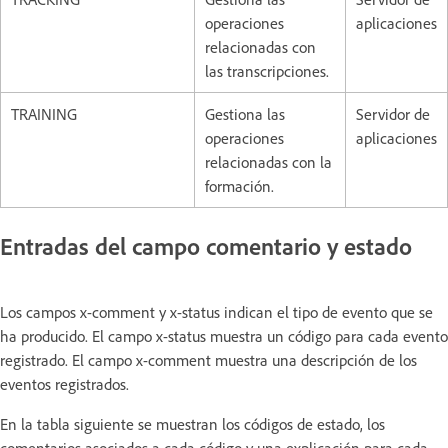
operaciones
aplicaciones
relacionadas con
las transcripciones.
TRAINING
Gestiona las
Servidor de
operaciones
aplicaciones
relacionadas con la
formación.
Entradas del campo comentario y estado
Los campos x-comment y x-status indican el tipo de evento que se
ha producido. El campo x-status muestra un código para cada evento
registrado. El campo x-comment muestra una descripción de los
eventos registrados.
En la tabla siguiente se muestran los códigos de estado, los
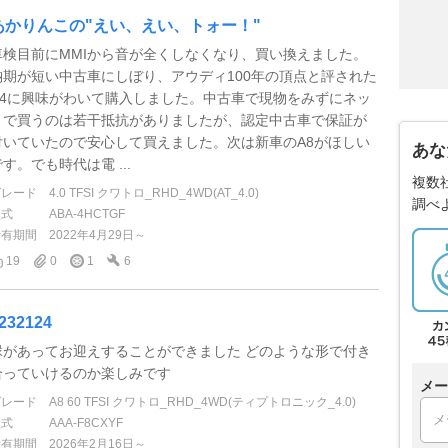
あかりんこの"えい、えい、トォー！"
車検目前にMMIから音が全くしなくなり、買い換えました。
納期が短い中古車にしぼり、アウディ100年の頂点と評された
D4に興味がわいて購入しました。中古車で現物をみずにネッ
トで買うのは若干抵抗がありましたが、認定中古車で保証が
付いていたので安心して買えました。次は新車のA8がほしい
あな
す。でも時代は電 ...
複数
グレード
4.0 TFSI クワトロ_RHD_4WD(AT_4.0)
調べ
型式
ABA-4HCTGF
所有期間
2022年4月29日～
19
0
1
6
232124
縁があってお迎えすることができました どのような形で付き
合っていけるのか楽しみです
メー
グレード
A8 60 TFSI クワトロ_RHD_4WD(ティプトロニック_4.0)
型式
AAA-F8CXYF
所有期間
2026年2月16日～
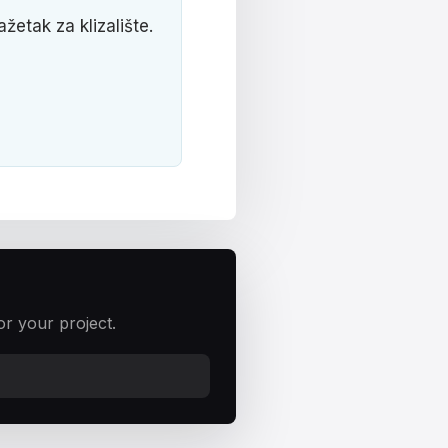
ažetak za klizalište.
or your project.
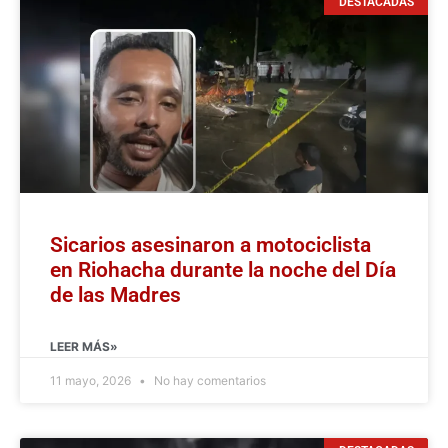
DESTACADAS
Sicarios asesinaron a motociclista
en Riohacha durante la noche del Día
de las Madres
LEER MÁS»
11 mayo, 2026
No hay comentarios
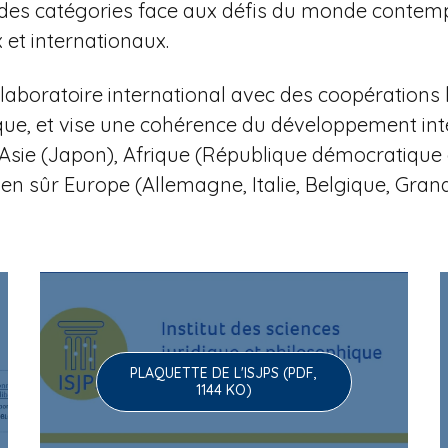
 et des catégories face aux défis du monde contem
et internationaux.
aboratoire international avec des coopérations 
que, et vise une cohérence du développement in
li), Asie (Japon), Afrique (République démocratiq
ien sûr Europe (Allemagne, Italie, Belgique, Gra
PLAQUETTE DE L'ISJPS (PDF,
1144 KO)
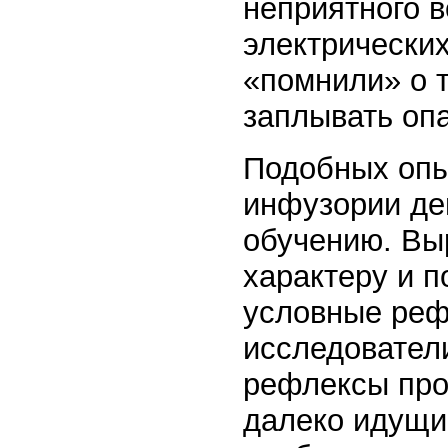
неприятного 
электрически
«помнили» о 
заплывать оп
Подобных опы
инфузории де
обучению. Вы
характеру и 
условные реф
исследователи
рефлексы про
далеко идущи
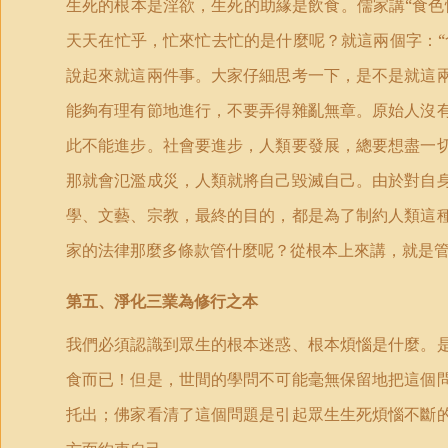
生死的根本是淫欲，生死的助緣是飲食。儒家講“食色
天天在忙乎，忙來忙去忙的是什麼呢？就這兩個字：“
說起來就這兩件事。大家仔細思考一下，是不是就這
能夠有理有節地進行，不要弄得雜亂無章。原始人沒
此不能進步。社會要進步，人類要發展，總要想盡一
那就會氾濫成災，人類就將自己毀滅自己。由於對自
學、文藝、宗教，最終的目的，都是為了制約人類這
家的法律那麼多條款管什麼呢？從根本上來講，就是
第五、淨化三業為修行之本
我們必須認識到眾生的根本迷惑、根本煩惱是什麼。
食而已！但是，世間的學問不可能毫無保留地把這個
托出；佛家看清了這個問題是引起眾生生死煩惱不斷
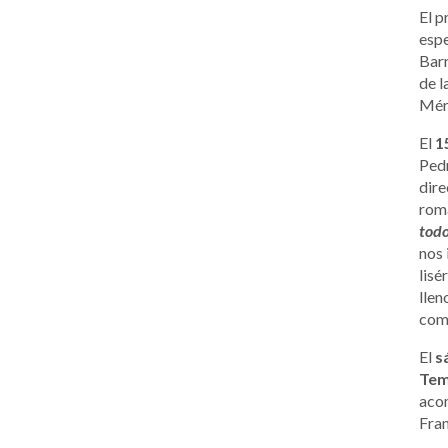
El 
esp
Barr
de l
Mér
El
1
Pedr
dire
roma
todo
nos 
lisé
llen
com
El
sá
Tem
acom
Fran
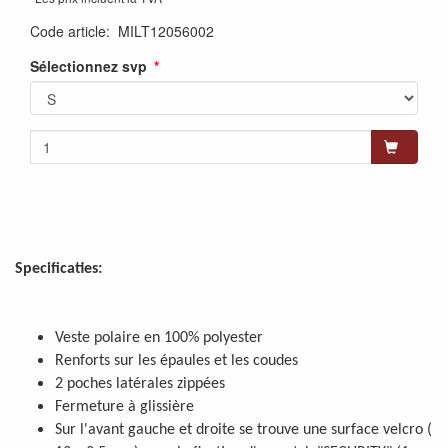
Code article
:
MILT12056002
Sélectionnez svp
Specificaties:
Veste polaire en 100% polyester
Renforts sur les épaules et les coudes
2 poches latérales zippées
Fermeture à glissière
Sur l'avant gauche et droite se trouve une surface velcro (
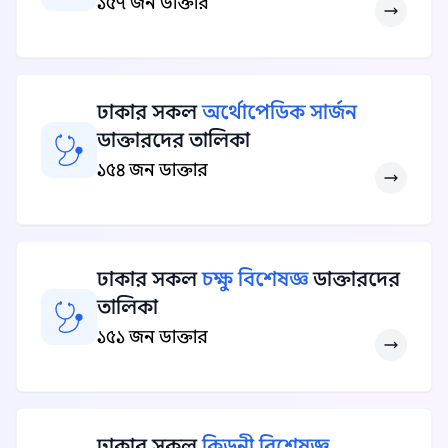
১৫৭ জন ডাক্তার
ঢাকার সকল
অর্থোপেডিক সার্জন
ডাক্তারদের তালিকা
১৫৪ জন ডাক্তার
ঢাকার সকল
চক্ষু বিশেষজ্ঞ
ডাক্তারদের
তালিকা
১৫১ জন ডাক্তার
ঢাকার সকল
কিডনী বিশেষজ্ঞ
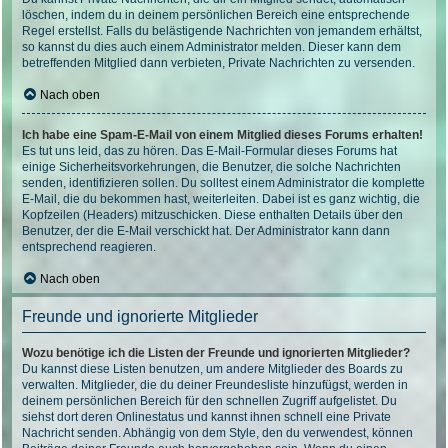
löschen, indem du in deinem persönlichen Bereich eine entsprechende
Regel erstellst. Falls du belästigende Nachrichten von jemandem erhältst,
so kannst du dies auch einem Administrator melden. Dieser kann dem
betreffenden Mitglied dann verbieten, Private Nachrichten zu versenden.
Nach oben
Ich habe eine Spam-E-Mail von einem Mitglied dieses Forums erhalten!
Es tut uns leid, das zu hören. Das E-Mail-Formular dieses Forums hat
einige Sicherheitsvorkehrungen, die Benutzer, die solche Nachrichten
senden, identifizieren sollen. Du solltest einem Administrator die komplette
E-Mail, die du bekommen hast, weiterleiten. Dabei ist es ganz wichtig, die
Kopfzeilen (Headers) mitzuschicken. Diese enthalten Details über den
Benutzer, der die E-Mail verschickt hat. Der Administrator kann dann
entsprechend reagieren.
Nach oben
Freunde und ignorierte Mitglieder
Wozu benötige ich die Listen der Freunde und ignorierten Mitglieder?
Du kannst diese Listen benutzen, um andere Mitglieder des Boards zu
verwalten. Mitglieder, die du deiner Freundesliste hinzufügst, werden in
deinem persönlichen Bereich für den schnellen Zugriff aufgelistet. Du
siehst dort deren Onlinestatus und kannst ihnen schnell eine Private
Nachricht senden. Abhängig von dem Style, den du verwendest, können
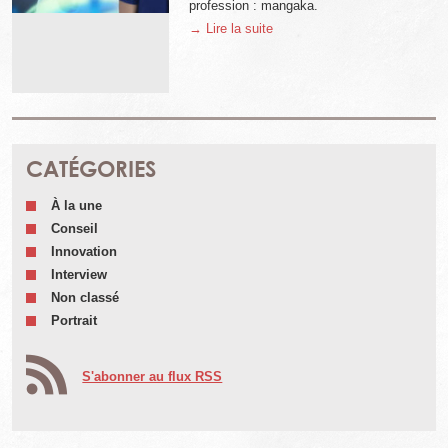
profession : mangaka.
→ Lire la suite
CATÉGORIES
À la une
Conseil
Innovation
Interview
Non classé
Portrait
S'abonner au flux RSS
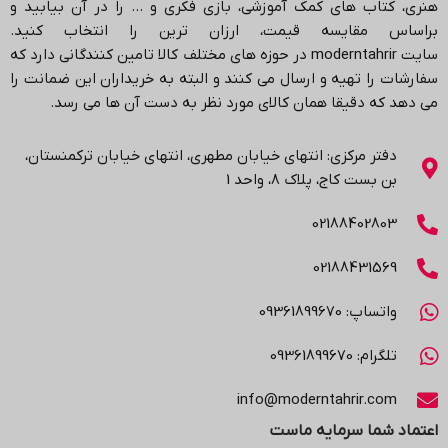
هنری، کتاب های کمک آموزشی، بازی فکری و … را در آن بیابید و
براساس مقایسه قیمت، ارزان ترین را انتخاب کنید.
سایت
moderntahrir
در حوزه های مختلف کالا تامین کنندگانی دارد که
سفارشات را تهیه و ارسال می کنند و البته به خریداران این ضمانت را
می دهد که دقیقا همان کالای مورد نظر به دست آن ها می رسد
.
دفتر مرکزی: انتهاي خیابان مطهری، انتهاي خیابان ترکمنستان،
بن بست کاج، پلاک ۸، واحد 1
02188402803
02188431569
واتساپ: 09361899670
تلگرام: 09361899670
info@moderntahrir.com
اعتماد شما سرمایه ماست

◆ **WHAT THE TASK ASKS**: Copy all entries exactly; skip pictures.

◆ **EXERCISE RESPONSE**:
operaciones
aplicaciones
relacionadas con
las transcripciones.
TRAINING
Gestiona las
Servidor de
operaciones
aplicaciones
relacionadas con la
formación.
Entradas del campo comentario y estado
Los campos x-comment y x-status indican el tipo de evento que se
ha producido. El campo x-status muestra un código para cada evento
registrado. El campo x-comment muestra una descripción de los
eventos registrados.
En la tabla siguiente se muestran los códigos de estado, los
あかりんこの"えい、えい、トォー！"
車検目前にMMIから音が全くしなくなり、買い換えました。
納期が短い中古車にしぼり、アウディ100年の頂点と評された
D4に興味がわいて購入しました。中古車で現物をみずにネッ
トで買うのは若干抵抗がありましたが、認定中古車で保証が
付いていたので安心して買えました。次は新車のA8がほしい
あな
す。でも時代は電 ...
複数
グレード
4.0 TFSI クワトロ_RHD_4WD(AT_4.0)
調べ
型式
ABA-4HCTGF
所有期間
2022年4月29日～
19
0
1
6
232124
縁があってお迎えすることができました どのような形で付き
合っていけるのか楽しみです
メー
グレード
A8 60 TFSI クワトロ_RHD_4WD(ティプトロニック_4.0)
型式
AAA-F8CXYF
所有期間
2026年2月16日～
ažetak za klizalište.
or your project.
DESTACADAS
Sicarios asesinaron a motociclista
en Riohacha durante la noche del Día
de las Madres
LEER MÁS»
11 mayo, 2026
No hay comentarios
 et des catégories face aux défis du monde contem
et internationaux.
aboratoire international avec des coopérations 
que, et vise une cohérence du développement in
li), Asie (Japon), Afrique (République démocratiq
ien sûr Europe (Allemagne, Italie, Belgique, Gra
PLAQUETTE DE L'ISJPS (PDF,
1144 KO)
неприятного 
электрически
«помнили» о 
заплывать оп
Подобных опы
инфузории де
обучению. Вы
характеру и 
условные реф
исследователи
рефлексы про
далеко идущи
生死的根本是淫欲，生死的助緣是飲食。儒家講“食色
天天在忙乎，忙來忙去忙的是什麼呢？就這兩個字：“
說起來就這兩件事。大家仔細思考一下，是不是就這
能夠有理有節地進行，不要弄得雜亂無章。原始人沒
此不能進步。社會要進步，人類要發展，總要想盡一
那就會氾濫成災，人類就將自己毀滅自己。由於對自
學、文藝、宗教，最終的目的，都是為了制約人類這
家的法律那麼多條款管什麼呢？從根本上來講，就是
第五、淨化三業為修行之本
我們必須認識到眾生的根本迷惑、根本煩惱是什麼。
食而已！但是，世間的學問不可能毫無保留地把這個
托出；佛家看清了這個問題是引起眾生生死煩惱不斷
El 
esp
Barr
de l
Mér
El
1
Pedr
dire
roma
todo
nos 
lisé
llen
com
El
sá
Tem
acom
Fran
Code article
:
MILT12056002
Sélectionnez svp
Specificaties:
Veste polaire en 100% polyester
Renforts sur les épaules et les coudes
2 poches latérales zippées
Fermeture à glissière
Sur l'avant gauche et droite se trouve une surface velcro (
১৫৭ জন ডাক্তার
ঢাকার সকল
অর্থোপেডিক সার্জন
ডাক্তারদের তালিকা
১৫৪ জন ডাক্তার
ঢাকার সকল
চক্ষু বিশেষজ্ঞ
ডাক্তারদের
তালিকা
১৫১ জন ডাক্তার
ঢাকার সকল
কিডনী বিশেষজ্ঞ
löschen, indem du in deinem persönlichen Bereich eine entsprechende
Regel erstellst. Falls du belästigende Nachrichten von jemandem erhältst,
so kannst du dies auch einem Administrator melden. Dieser kann dem
betreffenden Mitglied dann verbieten, Private Nachrichten zu versenden.
Nach oben
Ich habe eine Spam-E-Mail von einem Mitglied dieses Forums erhalten!
Es tut uns leid, das zu hören. Das E-Mail-Formular dieses Forums hat
einige Sicherheitsvorkehrungen, die Benutzer, die solche Nachrichten
senden, identifizieren sollen. Du solltest einem Administrator die komplette
E-Mail, die du bekommen hast, weiterleiten. Dabei ist es ganz wichtig, die
Kopfzeilen (Headers) mitzuschicken. Diese enthalten Details über den
Benutzer, der die E-Mail verschickt hat. Der Administrator kann dann
entsprechend reagieren.
Nach oben
Freunde und ignorierte Mitglieder
Wozu benötige ich die Listen der Freunde und ignorierten Mitglieder?
Du kannst diese Listen benutzen, um andere Mitglieder des Boards zu
verwalten. Mitglieder, die du deiner Freundesliste hinzufügst, werden in
deinem persönlichen Bereich für den schnellen Zugriff aufgelistet. Du
siehst dort deren Onlinestatus und kannst ihnen schnell eine Private
Nachricht senden. Abhängig von dem Style, den du verwendest, können
profession : mangaka.
→ Lire la suite
CATÉGORIES
À la une
Conseil
Innovation
Interview
Non classé
Portrait
S'abonner au flux RSS
هنری، کتاب های کمک آموزشی، بازی فکری و … را در آن بیابید و
براساس مقایسه قیمت، ارزان ترین را انتخاب کنید.
سایت
moderntahrir
در حوزه های مختلف کالا تامین کنندگانی دارد که
سفارشات را تهیه و ارسال می کنند و البته به خریداران این ضمانت را
می دهد که دقیقا همان کالای مورد نظر به دست آن ها می رسد
.
دفتر مرکزی: انتهاي خیابان مطهری، انتهاي خیابان ترکمنستان،
بن بست کاج، پلاک ۸، واحد 1
02188402803
02188431569
واتساپ: 09361899670
تلگرام: 09361899670
info@moderntahrir.com
اعتماد شما سرمایه ماست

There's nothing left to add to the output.